## MATERIAL PROVIDED
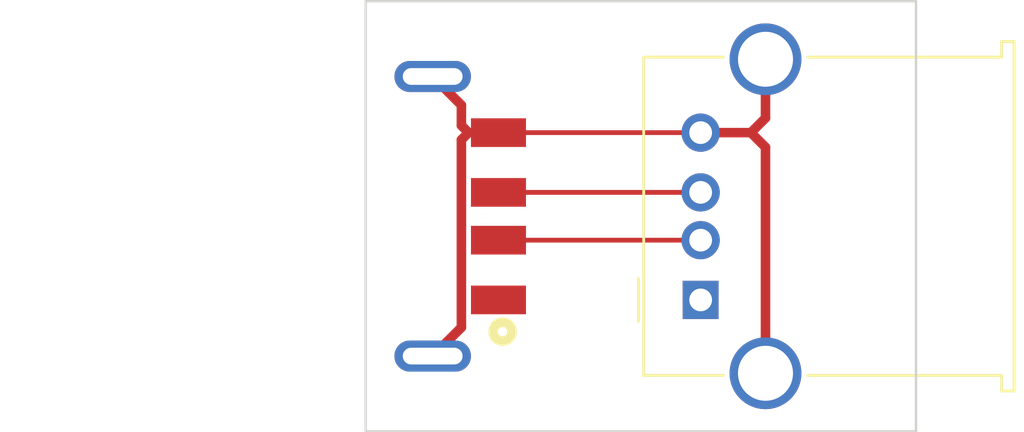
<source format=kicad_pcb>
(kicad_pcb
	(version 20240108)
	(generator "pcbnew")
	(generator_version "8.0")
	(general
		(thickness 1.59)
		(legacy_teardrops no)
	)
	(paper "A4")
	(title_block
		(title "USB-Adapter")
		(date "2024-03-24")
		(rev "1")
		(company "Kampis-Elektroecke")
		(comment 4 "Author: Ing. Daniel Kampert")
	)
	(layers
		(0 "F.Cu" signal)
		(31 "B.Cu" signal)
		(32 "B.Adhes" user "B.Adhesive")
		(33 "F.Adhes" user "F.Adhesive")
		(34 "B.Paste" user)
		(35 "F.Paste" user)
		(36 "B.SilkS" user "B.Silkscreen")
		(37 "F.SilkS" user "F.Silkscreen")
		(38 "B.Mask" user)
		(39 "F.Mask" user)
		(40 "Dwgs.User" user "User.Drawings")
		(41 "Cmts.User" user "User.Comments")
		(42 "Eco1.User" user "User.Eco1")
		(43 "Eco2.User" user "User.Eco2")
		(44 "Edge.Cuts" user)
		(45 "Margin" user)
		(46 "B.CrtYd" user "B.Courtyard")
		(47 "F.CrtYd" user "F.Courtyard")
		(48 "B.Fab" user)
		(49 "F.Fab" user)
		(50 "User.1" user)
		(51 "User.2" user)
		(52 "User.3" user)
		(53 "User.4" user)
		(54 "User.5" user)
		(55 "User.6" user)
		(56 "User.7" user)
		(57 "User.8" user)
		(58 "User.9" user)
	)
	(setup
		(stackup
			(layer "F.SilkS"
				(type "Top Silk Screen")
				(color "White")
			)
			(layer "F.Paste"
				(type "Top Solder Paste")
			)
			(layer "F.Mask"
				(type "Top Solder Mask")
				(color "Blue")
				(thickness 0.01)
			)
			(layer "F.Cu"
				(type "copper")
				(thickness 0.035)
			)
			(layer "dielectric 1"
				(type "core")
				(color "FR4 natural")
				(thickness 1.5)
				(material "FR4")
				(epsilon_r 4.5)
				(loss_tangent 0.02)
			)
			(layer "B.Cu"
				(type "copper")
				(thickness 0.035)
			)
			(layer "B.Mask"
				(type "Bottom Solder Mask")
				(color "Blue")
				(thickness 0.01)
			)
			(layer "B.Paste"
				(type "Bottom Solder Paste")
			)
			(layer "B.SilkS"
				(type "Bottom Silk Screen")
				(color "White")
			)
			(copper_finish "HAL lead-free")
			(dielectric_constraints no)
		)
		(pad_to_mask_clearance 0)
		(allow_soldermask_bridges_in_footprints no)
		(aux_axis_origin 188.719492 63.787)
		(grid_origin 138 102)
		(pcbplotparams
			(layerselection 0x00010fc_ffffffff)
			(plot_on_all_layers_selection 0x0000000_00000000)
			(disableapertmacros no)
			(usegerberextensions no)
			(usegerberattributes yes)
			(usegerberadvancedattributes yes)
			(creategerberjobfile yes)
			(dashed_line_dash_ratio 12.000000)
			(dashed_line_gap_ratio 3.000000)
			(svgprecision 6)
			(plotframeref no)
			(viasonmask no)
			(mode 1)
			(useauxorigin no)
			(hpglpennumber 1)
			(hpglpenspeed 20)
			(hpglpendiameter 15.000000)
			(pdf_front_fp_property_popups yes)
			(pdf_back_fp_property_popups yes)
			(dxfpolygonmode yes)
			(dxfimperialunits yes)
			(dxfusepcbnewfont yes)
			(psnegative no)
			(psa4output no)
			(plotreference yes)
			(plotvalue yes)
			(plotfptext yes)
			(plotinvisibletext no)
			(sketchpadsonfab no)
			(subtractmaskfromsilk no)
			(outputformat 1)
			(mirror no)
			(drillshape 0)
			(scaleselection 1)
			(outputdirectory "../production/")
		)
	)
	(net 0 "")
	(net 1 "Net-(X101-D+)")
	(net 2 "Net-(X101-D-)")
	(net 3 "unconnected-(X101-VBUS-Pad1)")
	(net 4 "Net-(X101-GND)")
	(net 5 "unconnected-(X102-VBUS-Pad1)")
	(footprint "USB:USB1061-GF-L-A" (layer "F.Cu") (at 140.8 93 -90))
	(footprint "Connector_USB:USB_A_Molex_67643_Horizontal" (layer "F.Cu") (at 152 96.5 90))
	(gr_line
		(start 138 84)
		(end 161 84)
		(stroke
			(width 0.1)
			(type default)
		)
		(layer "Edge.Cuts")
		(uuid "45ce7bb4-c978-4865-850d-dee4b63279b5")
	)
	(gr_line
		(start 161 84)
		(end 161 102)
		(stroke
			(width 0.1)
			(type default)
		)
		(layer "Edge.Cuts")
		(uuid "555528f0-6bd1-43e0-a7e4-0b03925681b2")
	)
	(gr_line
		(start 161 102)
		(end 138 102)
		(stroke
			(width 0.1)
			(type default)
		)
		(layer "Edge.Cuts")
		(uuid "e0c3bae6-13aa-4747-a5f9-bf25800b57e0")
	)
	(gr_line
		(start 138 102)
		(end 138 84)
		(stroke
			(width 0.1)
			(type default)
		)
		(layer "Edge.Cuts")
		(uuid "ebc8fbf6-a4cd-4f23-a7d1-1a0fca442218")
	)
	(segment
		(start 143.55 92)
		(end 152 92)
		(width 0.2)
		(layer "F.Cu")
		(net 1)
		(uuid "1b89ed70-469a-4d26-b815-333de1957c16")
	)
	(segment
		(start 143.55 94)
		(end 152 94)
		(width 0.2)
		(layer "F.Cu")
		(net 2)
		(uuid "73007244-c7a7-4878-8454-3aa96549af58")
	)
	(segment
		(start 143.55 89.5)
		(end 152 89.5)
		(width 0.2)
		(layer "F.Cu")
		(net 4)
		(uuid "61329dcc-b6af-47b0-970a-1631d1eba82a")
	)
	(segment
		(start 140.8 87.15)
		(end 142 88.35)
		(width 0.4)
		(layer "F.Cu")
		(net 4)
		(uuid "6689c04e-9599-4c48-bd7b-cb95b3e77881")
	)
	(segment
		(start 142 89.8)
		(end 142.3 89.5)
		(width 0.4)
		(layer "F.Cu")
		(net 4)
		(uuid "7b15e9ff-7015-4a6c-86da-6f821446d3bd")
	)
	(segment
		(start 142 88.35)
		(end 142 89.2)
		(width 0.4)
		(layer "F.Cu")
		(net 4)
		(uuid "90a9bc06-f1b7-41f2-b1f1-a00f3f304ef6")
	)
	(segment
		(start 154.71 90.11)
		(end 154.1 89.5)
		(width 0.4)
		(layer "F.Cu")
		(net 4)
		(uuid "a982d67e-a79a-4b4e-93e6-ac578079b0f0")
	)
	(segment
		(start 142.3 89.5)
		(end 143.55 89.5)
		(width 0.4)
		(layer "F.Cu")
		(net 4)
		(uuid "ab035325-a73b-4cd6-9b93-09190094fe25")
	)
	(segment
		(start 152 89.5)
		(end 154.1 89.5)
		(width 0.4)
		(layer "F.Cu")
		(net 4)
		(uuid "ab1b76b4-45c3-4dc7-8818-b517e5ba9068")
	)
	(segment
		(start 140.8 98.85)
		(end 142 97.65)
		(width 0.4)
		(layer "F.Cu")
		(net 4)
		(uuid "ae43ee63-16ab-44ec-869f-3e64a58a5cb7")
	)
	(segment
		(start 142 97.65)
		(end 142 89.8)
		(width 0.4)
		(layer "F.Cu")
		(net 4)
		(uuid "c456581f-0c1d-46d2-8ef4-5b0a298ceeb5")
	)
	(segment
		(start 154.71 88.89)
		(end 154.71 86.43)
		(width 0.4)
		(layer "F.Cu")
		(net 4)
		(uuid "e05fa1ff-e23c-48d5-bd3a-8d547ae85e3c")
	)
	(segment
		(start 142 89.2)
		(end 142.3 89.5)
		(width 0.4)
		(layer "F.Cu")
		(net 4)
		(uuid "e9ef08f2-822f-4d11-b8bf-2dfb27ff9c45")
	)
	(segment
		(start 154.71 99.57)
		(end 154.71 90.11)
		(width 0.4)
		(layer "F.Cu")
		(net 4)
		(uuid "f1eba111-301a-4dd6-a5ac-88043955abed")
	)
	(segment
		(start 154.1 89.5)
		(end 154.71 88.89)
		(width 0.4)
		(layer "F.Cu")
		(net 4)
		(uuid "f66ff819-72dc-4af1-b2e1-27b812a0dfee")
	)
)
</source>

## WORK TO BE COMPLETED
Reply with the number only, stating how many lines in the listing hold the string "unconnected".

## SOLUTION FOR THIS TASK
2